Records from a data source
══════════

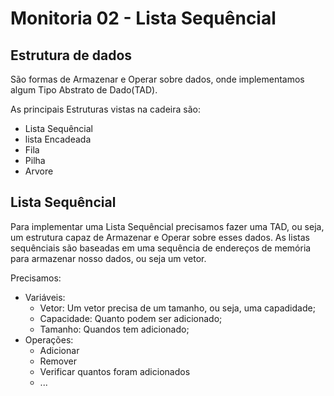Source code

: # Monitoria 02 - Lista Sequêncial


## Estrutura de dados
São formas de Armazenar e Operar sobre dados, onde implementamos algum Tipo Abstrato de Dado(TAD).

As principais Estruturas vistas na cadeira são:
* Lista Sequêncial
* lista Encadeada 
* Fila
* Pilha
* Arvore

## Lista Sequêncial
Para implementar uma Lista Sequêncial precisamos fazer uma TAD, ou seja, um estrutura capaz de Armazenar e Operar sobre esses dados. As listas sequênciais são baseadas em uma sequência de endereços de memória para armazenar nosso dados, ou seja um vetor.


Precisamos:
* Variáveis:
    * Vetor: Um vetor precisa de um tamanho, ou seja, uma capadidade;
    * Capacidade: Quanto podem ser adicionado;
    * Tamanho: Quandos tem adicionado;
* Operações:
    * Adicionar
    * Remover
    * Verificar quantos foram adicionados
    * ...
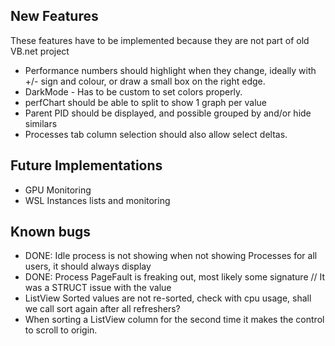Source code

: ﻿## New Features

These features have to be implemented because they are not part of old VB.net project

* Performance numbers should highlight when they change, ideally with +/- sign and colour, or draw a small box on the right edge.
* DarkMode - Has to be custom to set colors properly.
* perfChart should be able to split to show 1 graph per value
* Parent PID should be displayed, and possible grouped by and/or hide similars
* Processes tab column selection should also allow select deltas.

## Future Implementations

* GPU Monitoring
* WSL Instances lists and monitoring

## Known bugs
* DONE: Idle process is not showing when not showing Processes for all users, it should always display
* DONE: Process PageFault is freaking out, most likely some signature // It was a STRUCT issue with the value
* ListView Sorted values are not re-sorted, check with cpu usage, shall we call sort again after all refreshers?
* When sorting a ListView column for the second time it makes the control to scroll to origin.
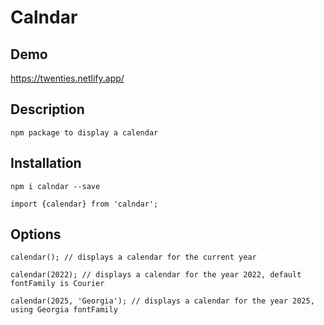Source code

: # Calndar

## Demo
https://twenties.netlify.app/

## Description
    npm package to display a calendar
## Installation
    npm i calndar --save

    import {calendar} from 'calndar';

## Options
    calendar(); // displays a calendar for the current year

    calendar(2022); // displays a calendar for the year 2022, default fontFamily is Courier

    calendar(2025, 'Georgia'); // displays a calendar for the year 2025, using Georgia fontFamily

══════════

What is being asked ▸ Change "Fila" to "Deque" in the stretch from the line containing "As principais Estruturas" through the line containing "Para implementar uma", and give those lines again with nothing else altered.

Output of the task ▸
As principais Estruturas vistas na cadeira são:
* Lista Sequêncial
* lista Encadeada 
* Deque
* Pilha
* Arvore

## Lista Sequêncial
Para implementar uma Lista Sequêncial precisamos fazer uma TAD, ou seja, um estrutura capaz de Armazenar e Operar sobre esses dados. As listas sequênciais são baseadas em uma sequência de endereços de memória para armazenar nosso dados, ou seja um vetor.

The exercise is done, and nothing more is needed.